うちの方が先に準備が済んだので、先に火葬場に運ばれた。炉に入れる前に手を合わせる。棺は炉に吸い込まれていった。ここで、係が点火のスイッチを入れろといいだした。母がすがるような目で自分を見る。自分にスイッチを入れろというのか?しかし母はスイッチを触る気はないようだ。大事な火葬の流れを止めるわけには行かない。覚悟を決めた。

スイッチは簡単なつまみのようなものだった。例えは悪いが、要はガスコンロについてる奴だ。スイッチは幾つもあったが、操作しなければならないのはそのうち二つで、一つを左に捻った後二つ目を捻る。簡単な作業だ。
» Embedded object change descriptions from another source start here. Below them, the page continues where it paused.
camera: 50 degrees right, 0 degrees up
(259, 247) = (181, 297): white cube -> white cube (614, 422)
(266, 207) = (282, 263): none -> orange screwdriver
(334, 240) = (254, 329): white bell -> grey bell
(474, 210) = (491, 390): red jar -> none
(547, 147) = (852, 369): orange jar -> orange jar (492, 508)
たったこれだけで、あの柔らく暖かかった毛皮が灰になる。



スイッチを、入れた。



骨になるまで1時間ほどかかるという。その間料金の説明を聞いたり、もう一方の家族と話したりした。ここでもう一つ驚くべきことがわかった。うちの家族ともう一方の家族は苗字が同じなのだ。偶然というにはできすぎている。何か、不思議な力がはたらいたのだろうか?
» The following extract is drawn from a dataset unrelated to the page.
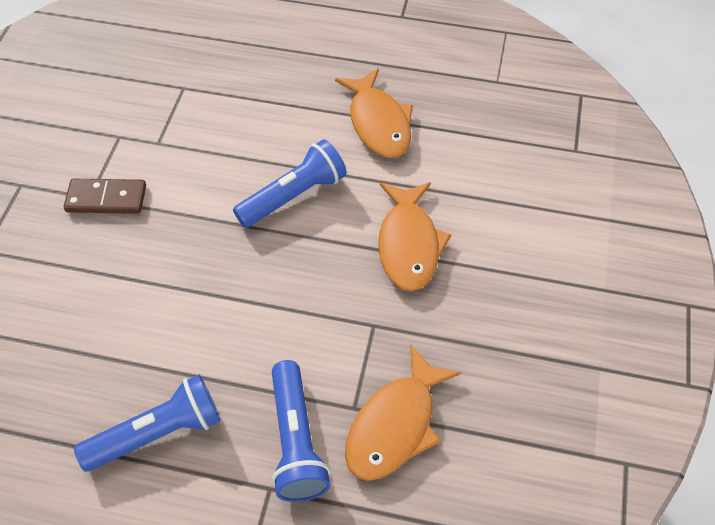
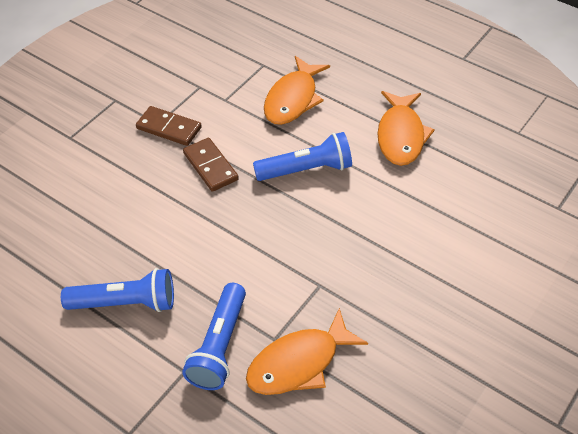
camera: 25 degrees right, 5 degrees down
(180, 229) = (210, 166): none -> brown domino
(409, 244) = (378, 235): orange fish -> orange fish (293, 99)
係から骨壷について説明があったが、骨壷を入れる袋がどれも派手で、母親同士が不満を言い合っていた。結局二人は同じものに決めた。オレンジ色のものだ。

しばらくしてうちの家族だけが呼ばれた。遺骨が取り出されたのだ。改めて遺骨を見るとなんともいえない気持ちになる。歯は結構残っていたので、虫歯は少なかったのだろう。ここで、係に薦められたサイズの骨壷に頭蓋骨が収まらないことが判明した。シェルティーの頭蓋骨は長いので収まらないというのだ。割るか大きいサイズにするしかないと言われた。母はどうするか決めかねていたようだった。自分は火葬についての常識なんぞは何も知らないが、「骨壷に頭蓋骨が収まらないので割る」という行為にどうしても納得がいかなかったので、大きいものを用意してもらうよう母に助言した。愛犬の頭蓋骨を割るなんて、どうしてできようか。

結局大きいものを用意してもらった。母と祖母と三人で骨壷に遺骨を納めた。一通り納め終えると、母もほっとしたようだった。あの豊かな毛皮はもう二度と戻ってこない。
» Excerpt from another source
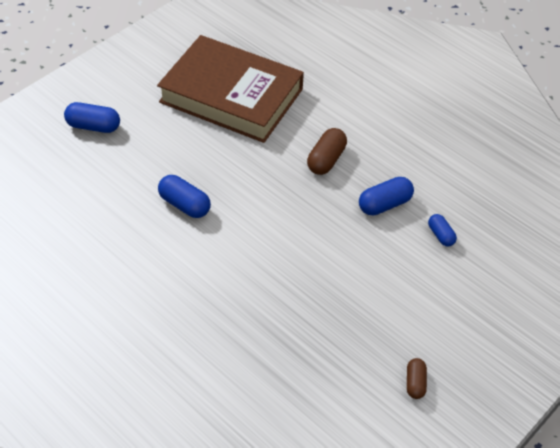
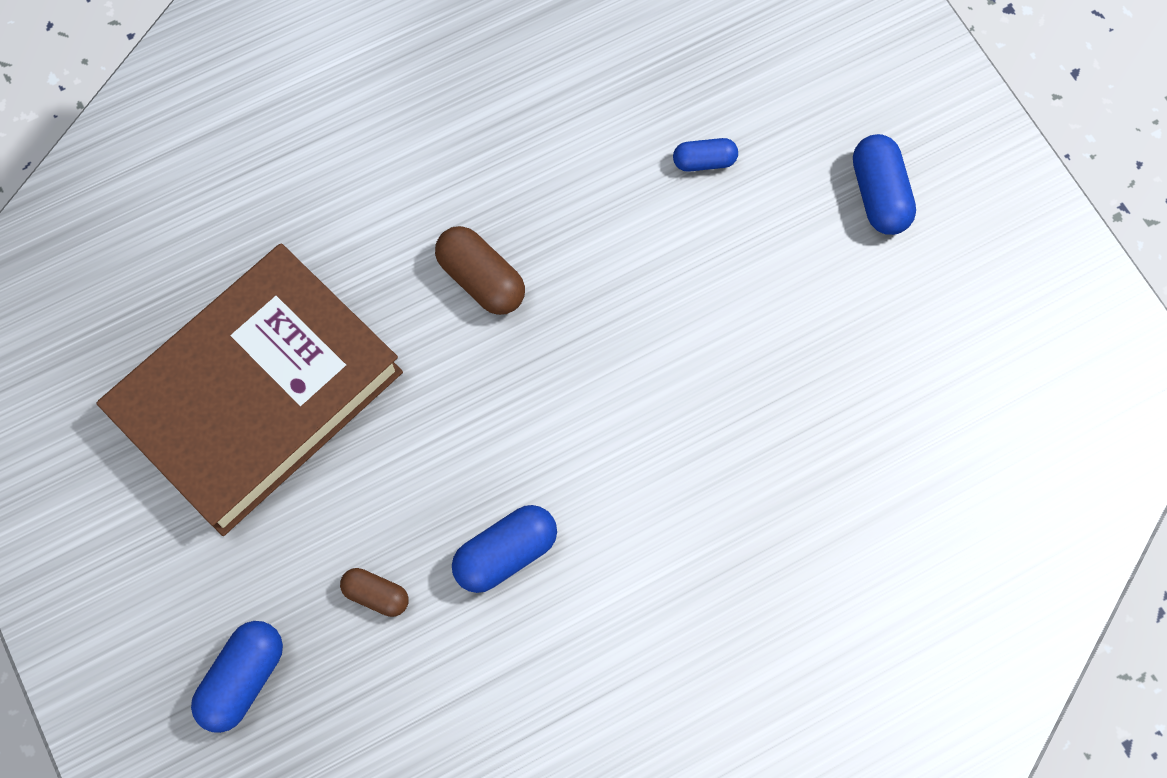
camera: 70 degrees left, 20 degrees up
(384, 204) = (613, 222): blue capsule -> blue capsule (879, 195)
(415, 383) = (965, 305): brown capsule -> brown capsule (376, 595)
骨壷を持ち帰ると、母は袋が気に入らなかったのか、ハンカチで包みなおし、床の間に置いた。毎日水をお供えし、手を合わせるという。落ち着いたら川に流したいとのこと。また、「こんな思いをするなら、もうペットは飼わない」とも。うちがあの犬にとって住みよい環境だったかどうかはなんとも言えない。ただ今は安らかに。願いはそれだけだ。